Online sleuths have helped the FBI identify hundreds of Capitol rioters and catch previously arrested Jan. 6 defendants committing crimes that the bureau’s own review had missed, in one case even finding evidence of a Proud Boy assaulting an officer in the middle of his seditious conspiracy trial.

And when Gabby Petito, 22, went missing as she documented her cross-country travels on social media with her fiancé, online sleuths jumped into action. It was later determined that Petito was killed by her fiancé Brian Laundrie, who died by suicide.

At least one person who did try to help find Thompson’s killer was criticized on X, formerly known as Twitter, for doing so.

In a viral post, Riley Walz, a software engineer, said he was “fairly confident” about where the shooter fled to on a bike after scouring data from the Citi Bike’s bikeshare program. He said he shared the information with the police. 

But a source close to Lyft, which operates Citi Bike, later said the NYPD told the company directly that the incident did not involve the bikeshare program. 

Walz declined to comment Friday. Since his post, some X users have called him a “snitch.” McWhorter, or TikTok’s TizzyEnt, said backlash toward those who did try to help might cause others to not want to step in. 

“If you’re seeing it in such a groundswell, I have to imagine that factors into some people’s decision,” he said. 

But mostly, McWhorter said, “there’s this weird thing, this vibe of like, I don’t see a bunch of people just feeling an urgency.”

McWhorter posted his first video about the incident Friday evening. The roughly two-minute video was about “how much people don’t care.” 

Sukrit Venkatagiri, an assistant professor of computer science at Swarthmore College, said many people feel a lack of connection with a wealthy CEO.

“They don’t really empathize with who the victim is in this scenario,” Venkatagiri said.

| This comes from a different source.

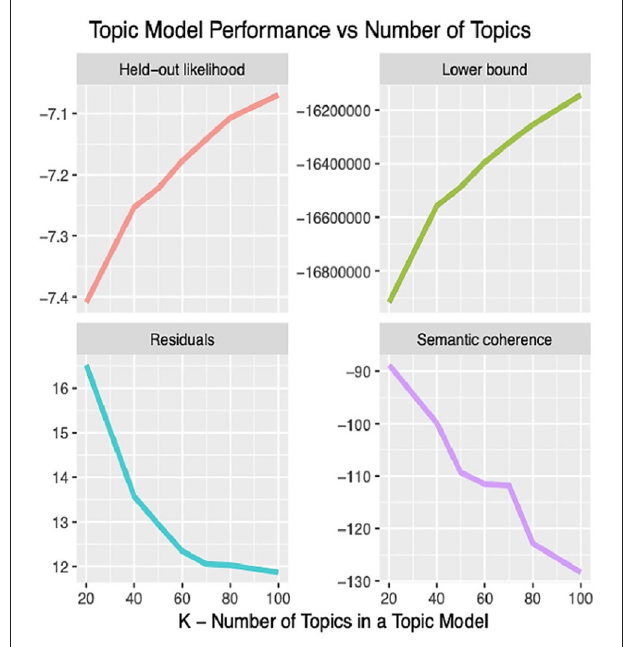
FIGURE 5 | Topic model performance vs. numbers of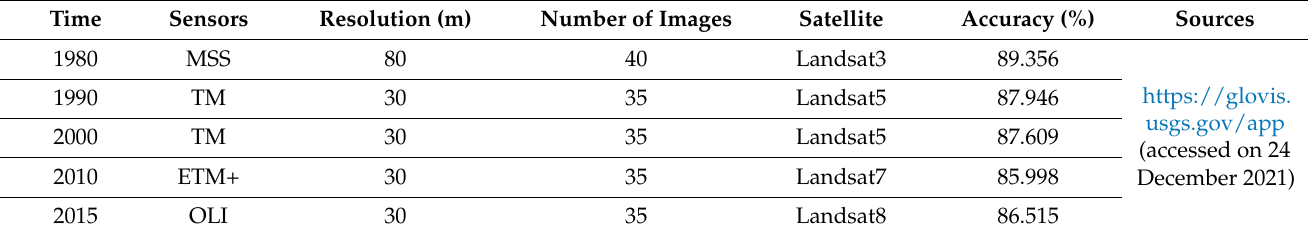
Table 1. Satellite data for this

Venkatagiri, who has studied the harms of misinformation and disinformation as well as crowd sourcing investigations, said, anecdotally, he has seen less talk of finding Thompson’s killer on spaces like the subreddit r/Reddit Bureau of Investigations, an online sleuthing page on Reddit that claims it is “using the power of the internet to solve real-world problems.” 

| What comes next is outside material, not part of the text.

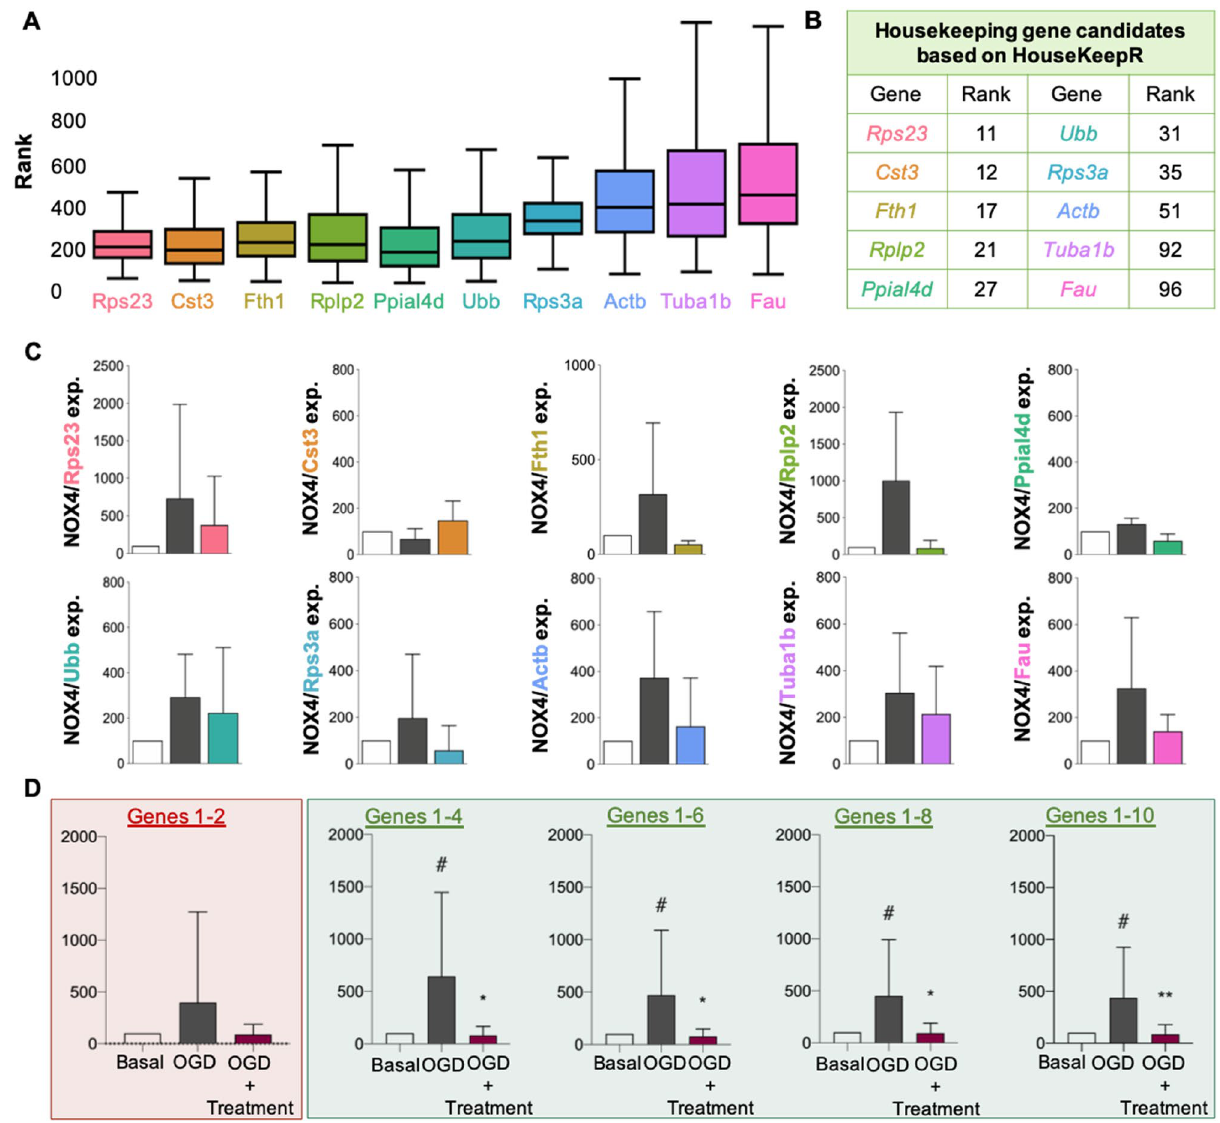
Figure 4. Un-biased de novo housekeeping gene panel generation and validation. ( A ) Ranking distribution of 10 randomly selected housekeeping gene candidates within the 100 top ranking generated over 10,000 bootstrap runs over all the samples in the 12 data sets selected for analysis. The order of the plot follows the final ranking in ( B ). ( B ) Final ranking of the selected normalisation gene candidates: Ubb, Fth1, Fau, Ppial4d, Cst3, Rps23, Actb, Tuba1, Rps3, Rplp2. This ranking is calculated by taking the mean bootstrap rank from A and penalising it for the absence of genes from each of the 12 data sets selected for analysis. ( C ) Nox4 gene expression was normalised against the selected 10 genes of the ranking under 3 different experimental conditions, i.e. Basal, oxygen and glucose deprivation (OGD) and pharmacologically treated hippocampal tissue post-OGD. ( D ) 5 housekeeping genes panels were generated and validated: (i) Panel 1; 2 genes ( Ubb and Fth1 ); (ii) Panel 2, 4 genes ( Ubb, Fth1, Fau and Ppial4d ); (iii) Panel 3, 6 genes ( Ubb, Fth1, Fau, Ppial4d, Cst3 and Rps23 ); (iv) Panel 4, 8 genes ( Ubb, Fth1, Fau, Ppial4d , Cst3, Rps23, Actb and Tuba 1); (v) Panel 5, 10 genes ( Ubb, Fth1, Fau, Ppial4d, Cst3, Rps23, Actb, Tuba 1, Rps3 and Rplp2 ). Panel 2, 3, 4 and 5 showed stable Nox4 gene expression results, while Panel 1 remained statistically not significant ( # p < 0.05, n = 6; n = 6; *p < 0.05, n = 6; **p < 0.01, n =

“People are less motivated, from an altruistic perspective, to help this victim in this specific case,” Venkatagiri said.

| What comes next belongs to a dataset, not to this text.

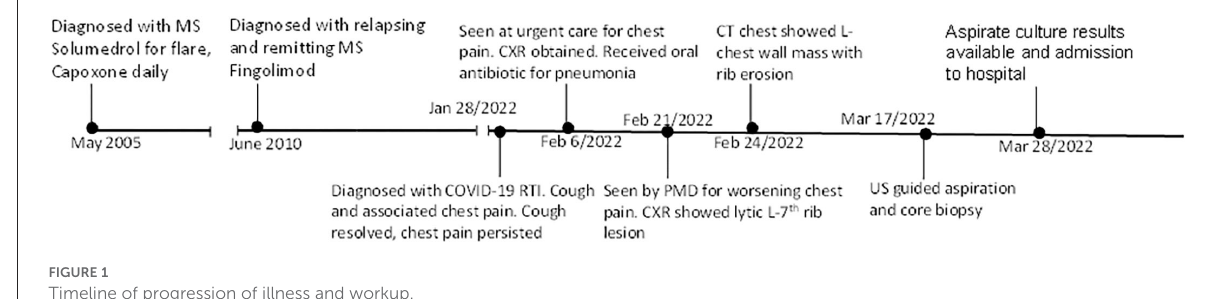
FIGURE1 Timeline of progression of illness and workup.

Beyond a lack of online sleuthing, which can sometimes muddy law enforcement’s investigations, there has been a flurry of information released by the New York Police Department.

Police released two images of a “person of interest,” including one in which he is smiling while using a fake ID to check out of a hostel on New York City’s Upper West Side, as well as several surveillance videos, including one in which the suspect shoots Thompson.

Investigators believe the shooter may have traveled to New York City from Atlanta last month by bus, three senior law enforcement officials familiar with the case told NBC News.

Investigators have not identified a suspect, although the investigation is ongoing, a senior law enforcement official briefed on the matter said Friday. Police have found dozens of images from surveillance cameras of the suspect from tracking his timeline in Manhattan, the official said.

Police have offered a reward of up to $10,000 for information leading to an arrest and conviction.